British Journal of Radiology | 2016
Thomas Fanshawe; Peter W. B. Phillips; Andrew Plumb; Emma Helbren; Steve Halligan; Stuart A. Taylor; Alastair G. Gale; Susan Mallett
OBJECTIVE To assess the effect of expected abnormality prevalence on visual search and decision-making in CT colonography (CTC). METHODS 13 radiologists interpreted endoluminal CTC fly-throughs of the same group of 10 patient cases, 3 times each. Abnormality prevalence was fixed (50%), but readers were told, before viewing each group, that prevalence was either 20%, 50% or 80% in the population from which cases were drawn. Infrared visual search recording was used. Readers indicated seeing a polyp by clicking a mouse.
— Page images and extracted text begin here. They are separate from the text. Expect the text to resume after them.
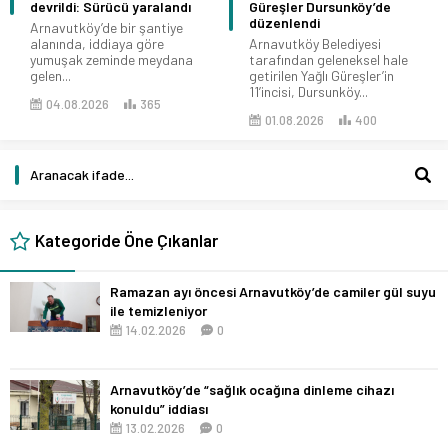
devrildi: Sürücü yaralandı
Güreşler Dursunköy’de
düzenlendi
Arnavutköy’de bir şantiye
alanında, iddiaya göre
Arnavutköy Belediyesi
yumuşak zeminde meydana
tarafından geleneksel hale
gelen...
getirilen Yağlı Güreşler’in
11’incisi, Dursunköy...
04.08.2026
365
01.08.2026
400
Kategoride Öne Çıkanlar
Ramazan ayı öncesi Arnavutköy’de camiler gül suyu
ile temizleniyor
14.02.2026
0
Arnavutköy’de “sağlık ocağına dinleme cihazı
konuldu” iddiası
13.02.2026
0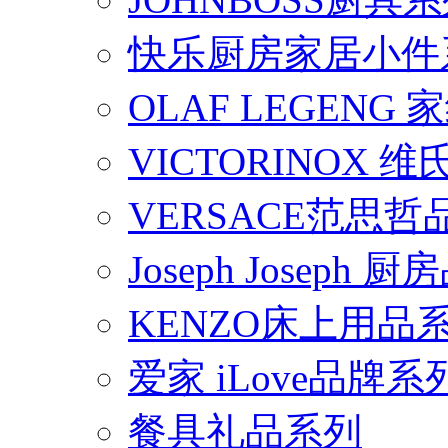
快乐厨房家居小件
OLAF LEGENG
VICTORINOX
VERSACE范思
Joseph Joseph
KENZO床上用品
爱家 iLove品牌系
餐具礼品系列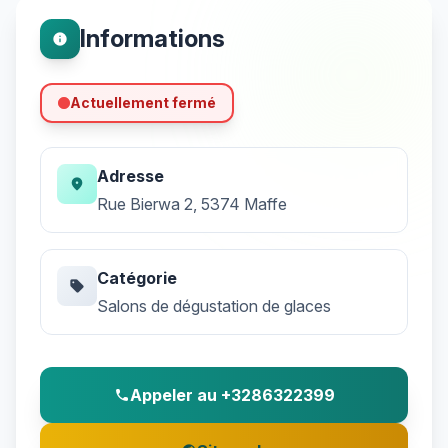
Informations
info
Actuellement fermé
Adresse
location_on
Rue Bierwa 2, 5374 Maffe
Catégorie
sell
Salons de dégustation de glaces
Appeler au +3286322399
phone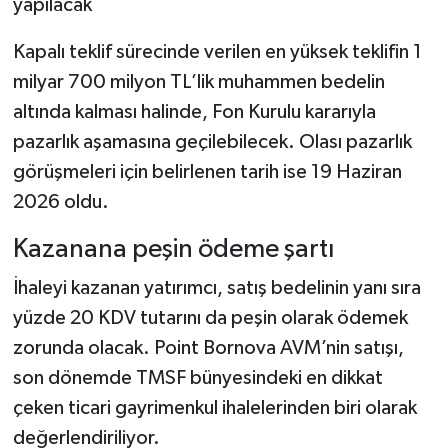
yapılacak
Kapalı teklif sürecinde verilen en yüksek teklifin 1
milyar 700 milyon TL’lik muhammen bedelin
altında kalması halinde, Fon Kurulu kararıyla
pazarlık aşamasına geçilebilecek. Olası pazarlık
görüşmeleri için belirlenen tarih ise 19 Haziran
2026 oldu.
Kazanana peşin ödeme şartı
İhaleyi kazanan yatırımcı, satış bedelinin yanı sıra
yüzde 20 KDV tutarını da peşin olarak ödemek
zorunda olacak. Point Bornova AVM’nin satışı,
son dönemde TMSF bünyesindeki en dikkat
çeken ticari gayrimenkul ihalelerinden biri olarak
değerlendiriliyor.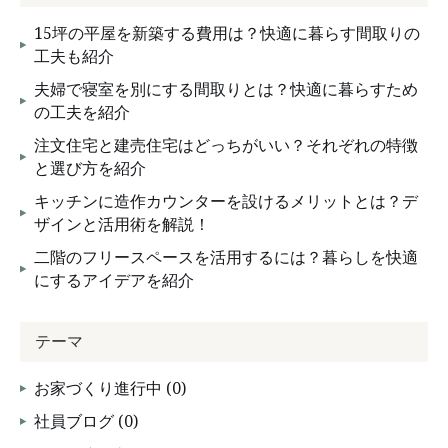
15坪の平屋を新築する費用は？快適に暮らす間取りの
工夫も紹介
夫婦で寝室を別にする間取りとは？快適に暮らすため
の工夫を紹介
注文住宅と建売住宅はどっちがいい？それぞれの特徴
と選び方を紹介
キッチンに造作カウンターを設けるメリットとは？デ
ザインと活用術を解説！
二階のフリースペースを活用するには？暮らしを快適
にするアイデアを紹介
テーマ
お家づくり進行中 (0)
社員ブログ (0)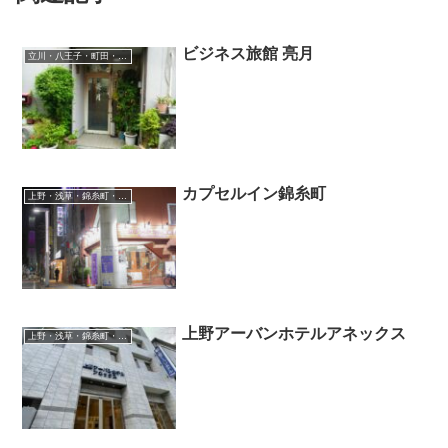
ビジネス旅館 亮月
立川・八王子・町田・府中・吉祥寺
カプセルイン錦糸町
上野・浅草・錦糸町・新小岩・北千住
上野アーバンホテルアネックス
上野・浅草・錦糸町・新小岩・北千住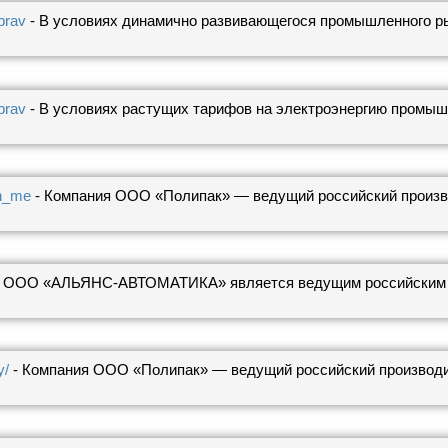
prav
- В условиях динамично развивающегося промышленного ры
prav
- В условиях растущих тарифов на электроэнергию промыш
an_me
- Компания ООО «Полипак» — ведущий российский произво
я ООО «АЛЬЯНС-АВТОМАТИКА» является ведущим российским и
y/
- Компания ООО «Полипак» — ведущий российский производит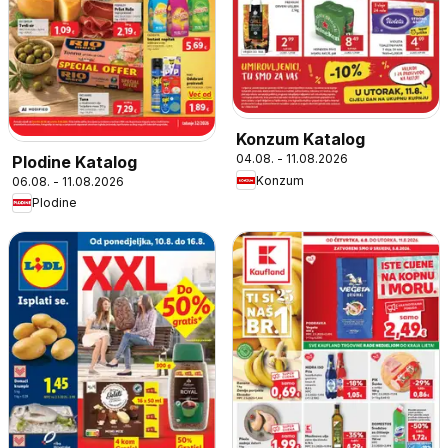
Konzum Katalog
04.08. - 11.08.2026
Plodine Katalog
Konzum
06.08. - 11.08.2026
Plodine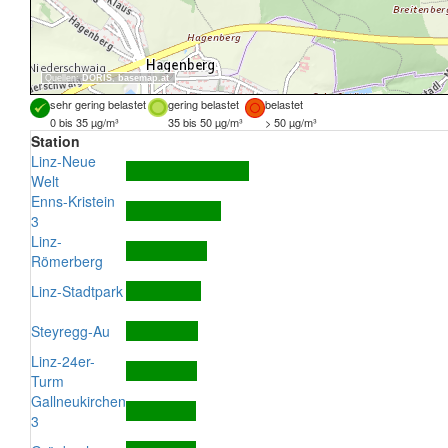
Quellen:
DORIS
,
basemap.at
sehr gering belastet
gering belastet
belastet
0 bis 35 µg/m³
35 bis 50 µg/m³
> 50 µg/m³
Station
Linz-Neue
Welt
Enns-Kristein
3
Linz-
Römerberg
Linz-Stadtpark
Steyregg-Au
Linz-24er-
Turm
Gallneukirchen
3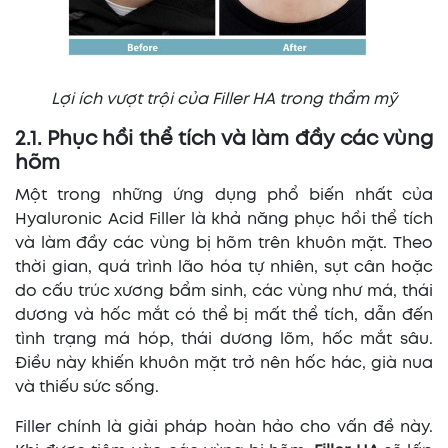
Lợi ích vượt trội của Filler HA trong thẩm mỹ
2.1. Phục hồi thể tích và làm đầy các vùng
hõm
Một trong những ứng dụng phổ biến nhất của
Hyaluronic Acid Filler là khả năng phục hồi thể tích
và làm đầy các vùng bị hõm trên khuôn mặt. Theo
thời gian, quá trình lão hóa tự nhiên, sụt cân hoặc
do cấu trúc xương bẩm sinh, các vùng như má, thái
dương và hốc mắt có thể bị mất thể tích, dẫn đến
tình trạng má hóp, thái dương lõm, hốc mắt sâu.
Điều này khiến khuôn mặt trở nên hốc hác, già nua
và thiếu sức sống.
Filler chính là giải pháp hoàn hảo cho vấn đề này.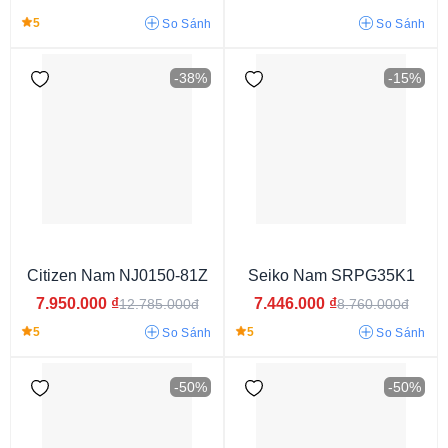
11.5mm
13mm
13.5mm
14.5mm
16mm
11.2mm
11.1mm
5
So Sánh
So Sánh
10.20mm
10.7mm
12.1mm
11.7mm
10.6mm
9.4mm
12.6mm
12.7mm
12.4mm
10.1mm
9.8mm
10.9mm
-38%
-15%
12.2mm
8.7mm
11.6mm
12.3mm
10.3mm
13.7mm
11.4mm
13.2mm
10.4mm
8.8mm
13.8mm
11.8mm
9.2mm
11.3mm
14.6 mm
15.8mm
13.4mm
14.2mm
13.3mm
11.9mm
Citizen Nam NJ0150-81Z
Seiko Nam SRPG35K1
7.950.000
₫
7.446.000
₫
12.785.000đ
8.760.000đ
5
5
So Sánh
So Sánh
-50%
-50%
Mặt xanh dương
Mặt màu xanh
Mặt màu trắng
Mặt màu đen
Mặt màu đỏ
Mặt màu vàng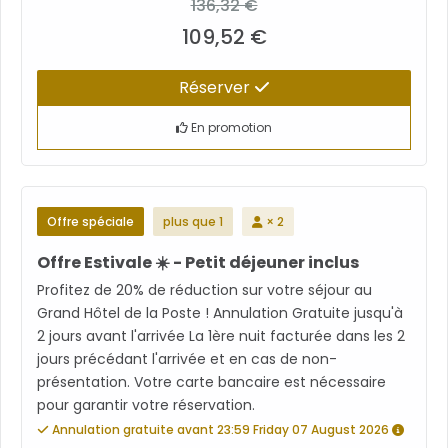
136,32 €
109,52 €
Réserver
En promotion
Offre spéciale
plus que 1
× 2
Offre Estivale ☀️ - Petit déjeuner inclus
Profitez de 20% de réduction sur votre séjour au
Grand Hôtel de la Poste ! Annulation Gratuite jusqu'à
2 jours avant l'arrivée La 1ère nuit facturée dans les 2
jours précédant l'arrivée et en cas de non-
présentation. Votre carte bancaire est nécessaire
pour garantir votre réservation.
Annulation gratuite avant 23:59 Friday 07 August 2026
Multilevel modelling quantified the effect of expected prevalence on outcomes. RESULTS Differences between expected prevalence were not statistically significant for time to first pursuit of the polyp (median 0.5 s, each prevalence), pursuit rate when no polyp was on screen (median 2.7 s(-1), each prevalence) or number of mouse clicks [mean 0.75/video (20% prevalence), 0.93 (50%), 0.97 (80%)]. There was weak evidence of increased tendency to look outside the central screen area at 80% prevalence and reduction in positive polyp identifications at 20% prevalence. CONCLUSION This study did not find a large effect of prevalence information on most visual search metrics or polyp identification in CTC. Further research is required to quantify effects at lower prevalence and in relation to secondary outcome measures. ADVANCES IN KNOWLEDGE Prevalence effects in evaluating CTC have not previously been assessed. In this study, providing expected prevalence information did not have a large effect on diagnostic decisions or patterns of visual search.